Oftentimes in research, age, sex, ethnicity, disease stage/severity, and many other variables must be considered to obtain accurate results. Ali can lead a discussion on how to handle and include all these different factors in a statistical model.

Multivariable Models Extended

Depending on interest, I can also provide insight on the caveats and common pitfalls of including age, sex, and ethnicity in these models. The inclusion of these variables in models and equations is a topic of hot debate in disease research as researchers are becoming more aware of the biases accumulated through past preference for caucasian study participants and the systematic exclusion of certain demographics - African Americans, Native Americans, and other minorities; women; trans folk and members of the LGBT+ community; etc.

One example from my research area is the inclusion of race in the calculation for eGFR (estimated glomerular filtration rate). A lower eGFR indicates worsening kidney function. The diagnosis of kidney disease is dependent on this eGFR equation which includes a coefficient determined by whether the patient is African American or not. If a patient is AA, the calculation of eGFR is systematically higher (and therefore the actual kidney function needs to be worse in order to be classified as kidney disease). This means that doctors who use this equation blindly are more likely to lengthen the amount of time AA patients are untreated.

Transcript Level DGE

You’re currently analyzing gene-level data. The next level of analysis would be transcript-level data.

Variants, single cell analysis, and expression quantitative trait loci (Maybe)

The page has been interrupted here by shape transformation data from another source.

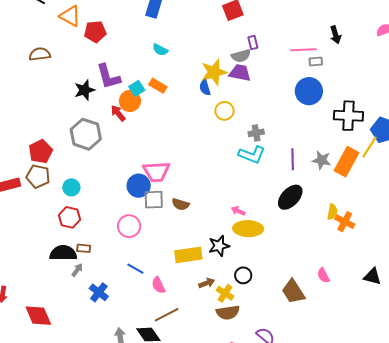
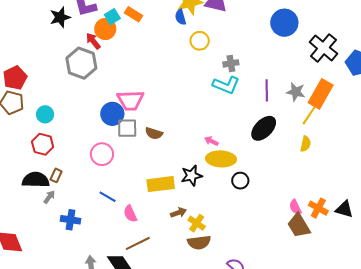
black cross: (348, 116) -> (323, 48), turned 36
gray hexagon: (86, 134) -> (81, 63), moved
yellow line: (369, 147) -> (310, 114), moved
orange cross: (345, 222) -> (318, 208), moved
brown rectangle: (84, 248) -> (56, 175), turned -72
black circle: (243, 275) -> (240, 181), moved
blue cross: (99, 292) -> (71, 220), turned -30
brown trapezoid: (293, 292) -> (299, 226), moved

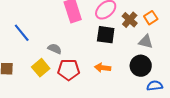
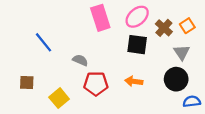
gray triangle: (146, 42) -> (182, 52), turned 42
yellow square: (41, 68) -> (59, 98), moved

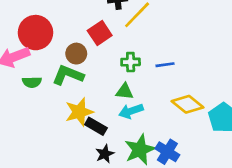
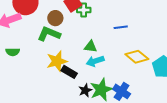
green cross: (131, 62) -> (84, 10), moved
green semicircle: (32, 82) -> (13, 52), moved
black star: (105, 154) -> (85, 90), moved

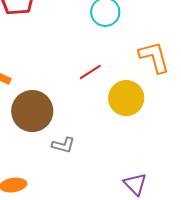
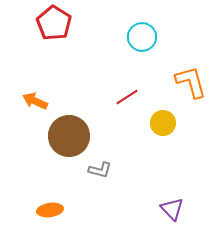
yellow circle: (126, 98) -> (163, 123), size x0.7

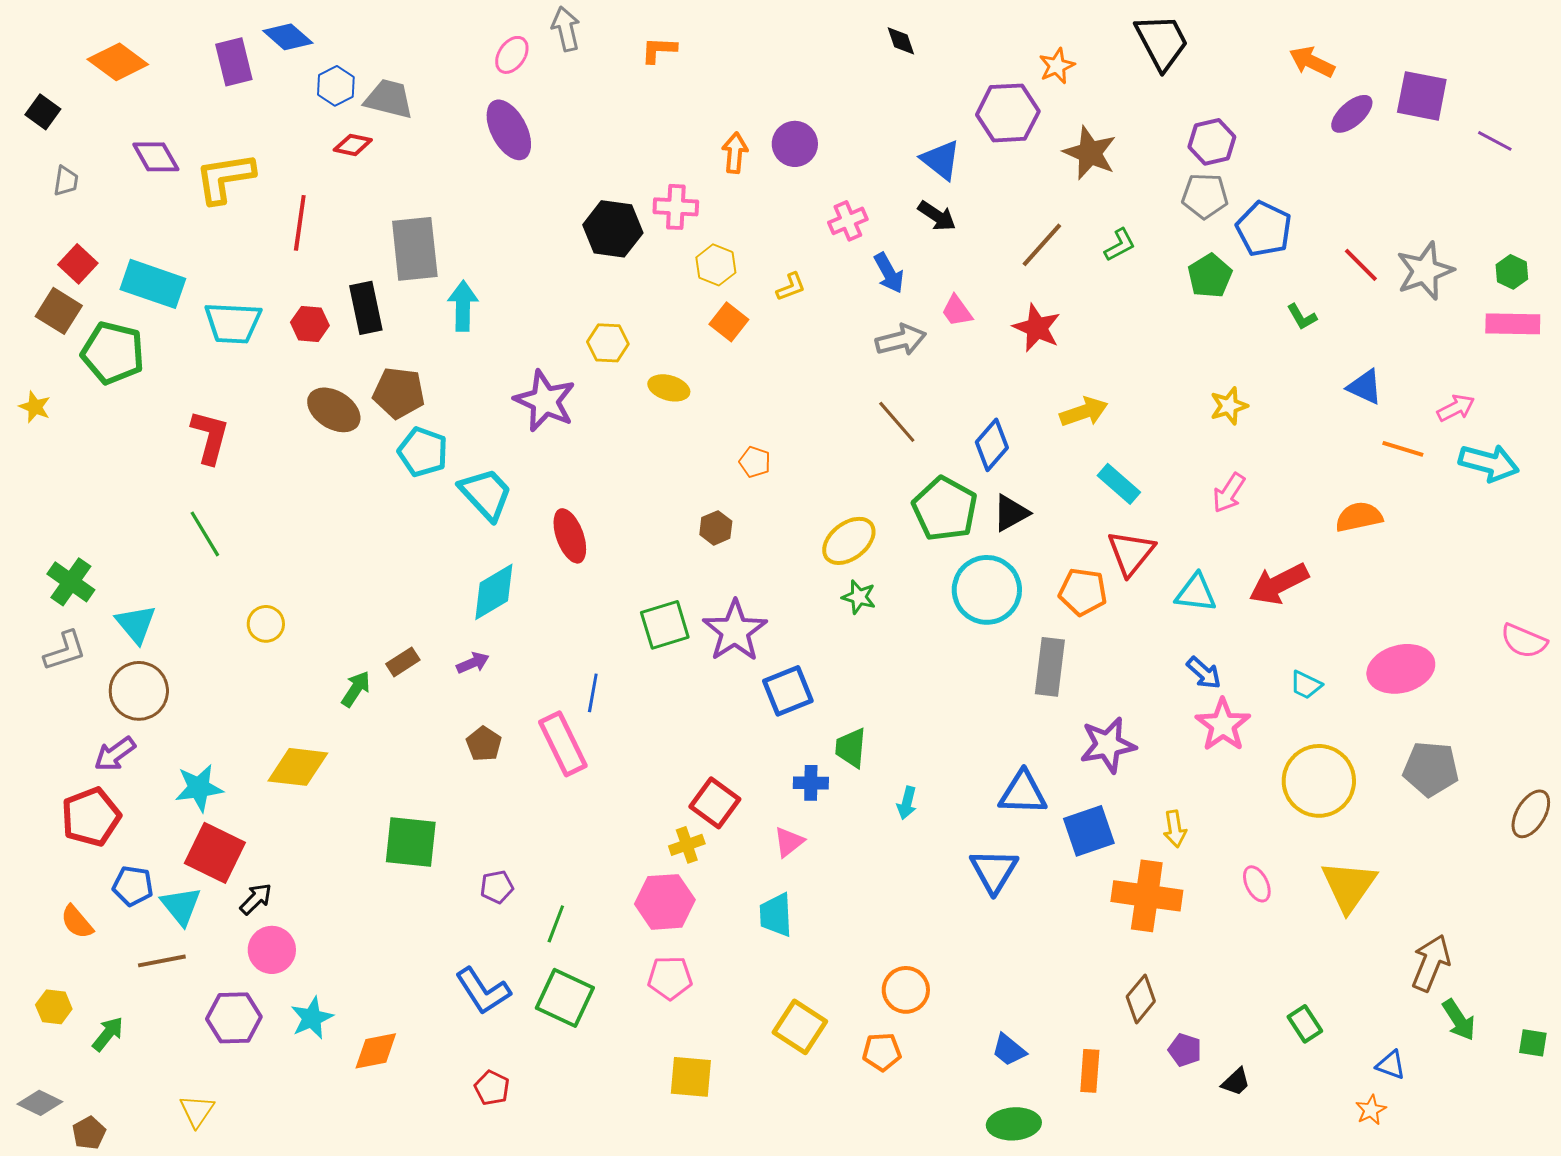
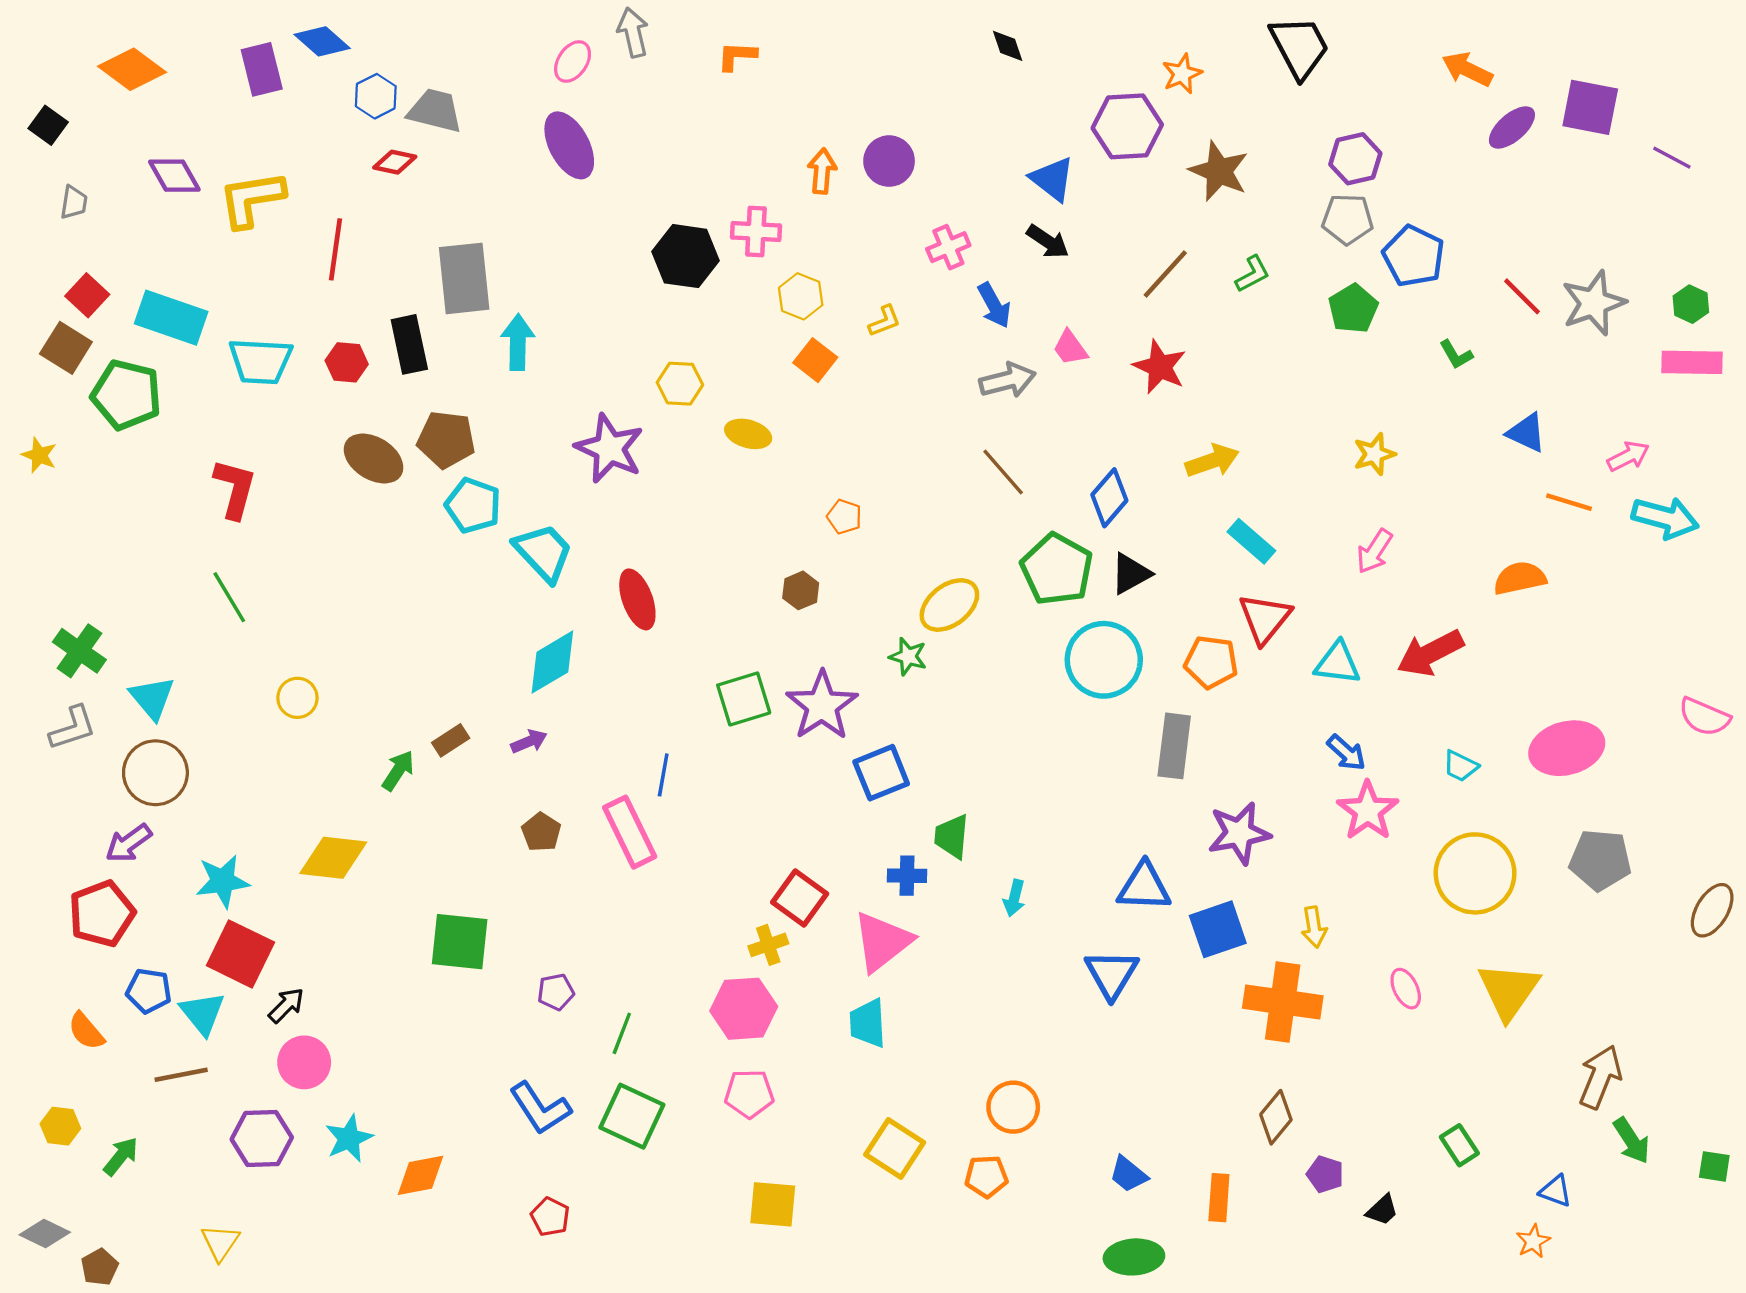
green star: (859, 597) -> (908, 656), moved
pink triangle: (789, 842) -> (882, 942), size x1.8

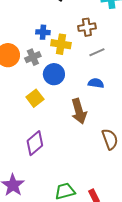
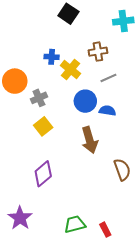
yellow cross: (61, 44) -> (71, 70), turned 30
gray cross: (33, 57) -> (39, 98), moved
blue circle: (54, 74) -> (85, 101), moved

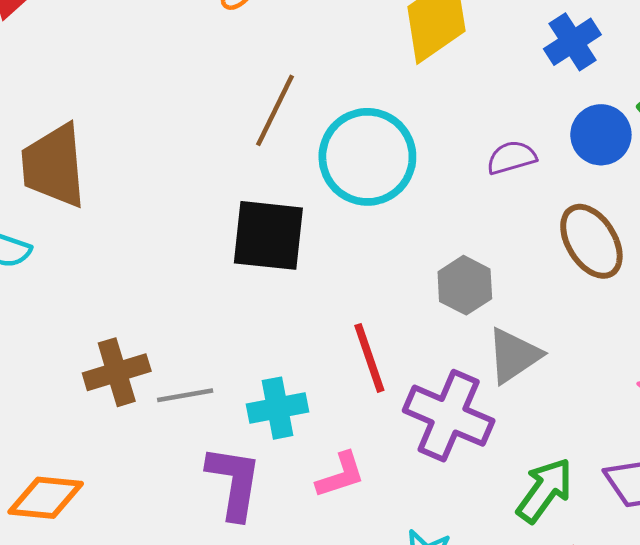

My current research focuses on variant-level analysis at single cell resolution which looks at the actual sequences of the genome (per single cell) and the variations within. I’m currently working on developing novel methods for comparative analysis of orthogonal datasets at the gene, variant, and trait level.

I can host a discussion about this multiomics integrative approach. However, it would be hard to implement this topic in your projects given the 5-8 week timeframe (it’s taken me 6+ months to get to the integration part and I’m still trying to figure it out :sweat_smile:). Nevertheless, it’s a really fascinating problem and I’d be happy to introduce you to these different levels of analysis!